Stored items from a collection
[Start of section]

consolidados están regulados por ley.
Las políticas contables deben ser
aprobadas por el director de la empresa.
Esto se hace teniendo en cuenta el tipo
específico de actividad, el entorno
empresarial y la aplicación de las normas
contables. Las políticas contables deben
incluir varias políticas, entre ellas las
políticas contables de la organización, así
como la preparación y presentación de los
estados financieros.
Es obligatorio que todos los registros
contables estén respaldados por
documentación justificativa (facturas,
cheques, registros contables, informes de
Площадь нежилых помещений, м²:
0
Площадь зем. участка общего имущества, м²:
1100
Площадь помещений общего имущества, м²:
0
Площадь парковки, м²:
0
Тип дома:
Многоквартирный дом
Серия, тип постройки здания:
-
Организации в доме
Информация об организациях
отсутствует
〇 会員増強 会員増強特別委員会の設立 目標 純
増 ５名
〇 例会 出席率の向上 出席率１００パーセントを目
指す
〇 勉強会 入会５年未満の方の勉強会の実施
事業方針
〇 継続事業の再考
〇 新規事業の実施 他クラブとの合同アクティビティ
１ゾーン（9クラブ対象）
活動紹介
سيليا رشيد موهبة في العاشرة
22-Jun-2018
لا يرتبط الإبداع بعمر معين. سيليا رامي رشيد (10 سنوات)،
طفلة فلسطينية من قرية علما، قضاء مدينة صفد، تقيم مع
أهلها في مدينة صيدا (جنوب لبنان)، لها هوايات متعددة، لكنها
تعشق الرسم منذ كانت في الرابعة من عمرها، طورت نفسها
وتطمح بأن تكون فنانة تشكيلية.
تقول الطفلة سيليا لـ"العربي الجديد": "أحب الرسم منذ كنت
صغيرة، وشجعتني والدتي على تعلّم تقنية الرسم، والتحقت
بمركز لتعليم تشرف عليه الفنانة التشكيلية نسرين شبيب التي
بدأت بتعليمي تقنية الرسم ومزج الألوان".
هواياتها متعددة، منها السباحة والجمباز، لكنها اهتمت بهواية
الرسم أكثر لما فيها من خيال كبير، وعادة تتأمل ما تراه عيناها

[End of section]

■ Exercise prompt
The answer must consist of every entry, set down exactly as given.

■ Exercise response
consolidados están regulados por ley.
Las políticas contables deben ser
aprobadas por el director de la empresa.
Esto se hace teniendo en cuenta el tipo
específico de actividad, el entorno
empresarial y la aplicación de las normas
contables. Las políticas contables deben
incluir varias políticas, entre ellas las
políticas contables de la organización, así
como la preparación y presentación de los
estados financieros.
Es obligatorio que todos los registros
contables estén respaldados por
documentación justificativa (facturas,
cheques, registros contables, informes de
Площадь нежилых помещений, м²:
0
Площадь зем. участка общего имущества, м²:
1100
Площадь помещений общего имущества, м²:
0
Площадь парковки, м²:
0
Тип дома:
Многоквартирный дом
Серия, тип постройки здания:
-
Организации в доме
Информация об организациях
отсутствует
〇 会員増強 会員増強特別委員会の設立 目標 純
増 ５名
〇 例会 出席率の向上 出席率１００パーセントを目
指す
〇 勉強会 入会５年未満の方の勉強会の実施
事業方針
〇 継続事業の再考
〇 新規事業の実施 他クラブとの合同アクティビティ
１ゾーン（9クラブ対象）
活動紹介
سيليا رشيد موهبة في العاشرة
22-Jun-2018
لا يرتبط الإبداع بعمر معين. سيليا رامي رشيد (10 سنوات)،
طفلة فلسطينية من قرية علما، قضاء مدينة صفد، تقيم مع
أهلها في مدينة صيدا (جنوب لبنان)، لها هوايات متعددة، لكنها
تعشق الرسم منذ كانت في الرابعة من عمرها، طورت نفسها
وتطمح بأن تكون فنانة تشكيلية.
تقول الطفلة سيليا لـ"العربي الجديد": "أحب الرسم منذ كنت
صغيرة، وشجعتني والدتي على تعلّم تقنية الرسم، والتحقت
بمركز لتعليم تشرف عليه الفنانة التشكيلية نسرين شبيب التي
بدأت بتعليمي تقنية الرسم ومزج الألوان".
هواياتها متعددة، منها السباحة والجمباز، لكنها اهتمت بهواية
الرسم أكثر لما فيها من خيال كبير، وعادة تتأمل ما تراه عيناها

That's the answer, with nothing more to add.